Hi John, John Krukoff wrote:
Thanks for the response. Yeah, I know just how vague an error report this is. I was really hoping I was hitting something that someone else had already encountered. I've already wasted a day trying to strip the program down to just the lxml operations, and haven't been able to come up with a reduced set of the program that still causes the crash.
Try to think about the main treatments you apply to trees. Do you move elements between trees? What happens to the source tree? Does the crash go away if you keep a reference to it? (maybe in a set or list) Do you keep cyclic references between objects that reference elements, i.e. is the Python cyclic garbage collector involved in cleaning up XML trees? If you use XSLT, can you reproduce the crash if you build the result tree (or a simpler one) by hand? Do you use XPath calls or extension functions? Are they required to trigger the crash?
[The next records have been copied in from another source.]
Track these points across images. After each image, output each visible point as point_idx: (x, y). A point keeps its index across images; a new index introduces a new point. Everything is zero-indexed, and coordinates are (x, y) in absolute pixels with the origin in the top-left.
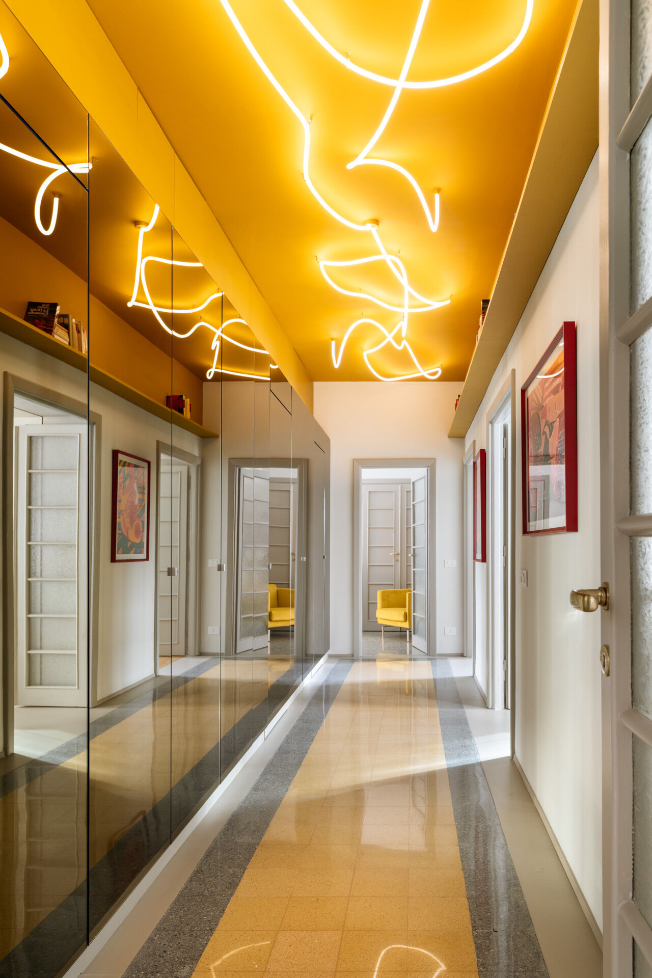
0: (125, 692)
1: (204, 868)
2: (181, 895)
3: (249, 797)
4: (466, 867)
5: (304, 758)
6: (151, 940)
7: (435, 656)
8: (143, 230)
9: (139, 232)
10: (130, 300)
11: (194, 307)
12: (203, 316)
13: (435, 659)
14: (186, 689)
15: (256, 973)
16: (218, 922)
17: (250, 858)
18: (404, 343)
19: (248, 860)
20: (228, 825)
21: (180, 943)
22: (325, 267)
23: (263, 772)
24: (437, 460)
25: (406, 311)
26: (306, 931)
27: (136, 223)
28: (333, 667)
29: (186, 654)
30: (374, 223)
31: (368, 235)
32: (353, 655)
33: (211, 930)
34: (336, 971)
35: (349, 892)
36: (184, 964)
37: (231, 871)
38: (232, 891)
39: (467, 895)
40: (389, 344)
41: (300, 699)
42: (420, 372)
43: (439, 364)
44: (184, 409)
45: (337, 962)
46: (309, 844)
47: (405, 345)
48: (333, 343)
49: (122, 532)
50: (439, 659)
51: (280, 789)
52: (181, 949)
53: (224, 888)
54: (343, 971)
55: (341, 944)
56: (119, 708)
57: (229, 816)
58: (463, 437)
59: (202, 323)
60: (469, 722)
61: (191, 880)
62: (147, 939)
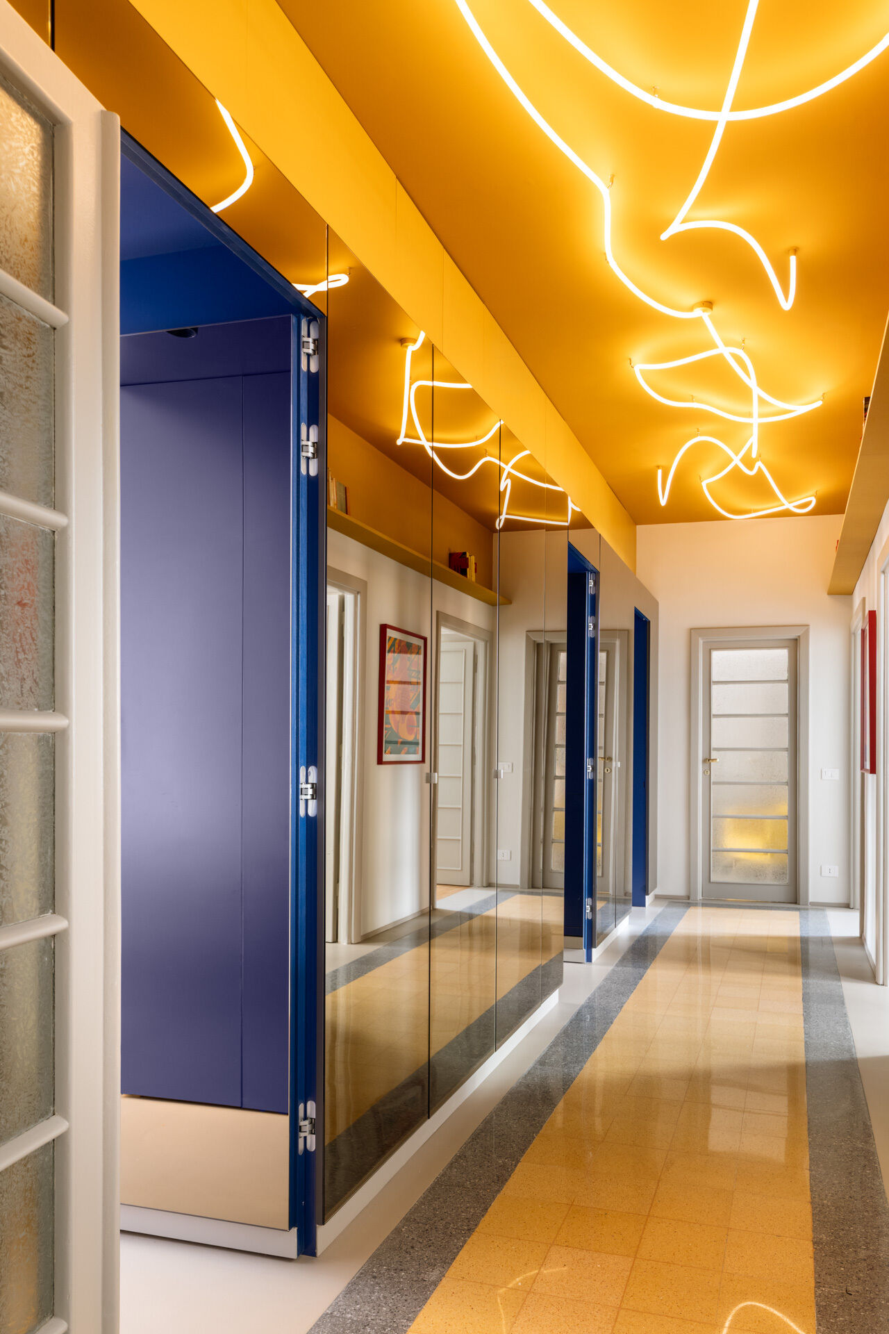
0: (395, 927)
1: (469, 1153)
2: (438, 1183)
3: (532, 1072)
4: (817, 1200)
5: (609, 1028)
6: (397, 1231)
7: (807, 905)
8: (411, 348)
9: (406, 351)
10: (398, 437)
11: (477, 439)
12: (487, 449)
13: (807, 909)
14: (470, 928)
15: (519, 1292)
16: (479, 1222)
17: (526, 1148)
18: (759, 464)
19: (523, 1151)
20: (502, 1103)
21: (430, 1240)
22: (642, 372)
23: (553, 1042)
24: (811, 627)
25: (756, 421)
26: (587, 1250)
27: (402, 341)
28: (659, 912)
29: (471, 885)
30: (706, 306)
31: (698, 322)
32: (689, 898)
33: (469, 1230)
34: (620, 1308)
35: (647, 1211)
36: (433, 1266)
37: (500, 1162)
38: (500, 1187)
39: (814, 1238)
40: (736, 468)
41: (611, 950)
42: (783, 505)
43: (813, 492)
44: (468, 569)
45: (623, 1297)
46: (603, 1141)
47: (759, 467)
48: (660, 472)
49: (391, 727)
50: (812, 909)
51: (573, 1065)
52: (432, 1248)
53: (489, 1181)
54: (629, 1310)
55: (630, 1274)
56: (385, 946)
57: (504, 1093)
58: (850, 593)
59: (488, 459)
60: (846, 1001)
61: (451, 1166)
62: (392, 1229)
These kinds of bugs are mostly related to garbage collection and Python reference counting, so try to concentrate on code that results in freeing references to elements and trees. There is also a tool we commonly use to debug memory handling in lxml.etree. It's called "valgrind". doc/valgrind.txt contains a command line that allows you to run lxml with it. This gives you a stack trace when problems occur or when the program crashes that *might* give us a hint on what happened. In case you want to try, you can send me the output in private e-mail (preferably bzip2-ed or gzipped) so that I can take a look at it.
I'll spend another day on this, and see if I can't do better.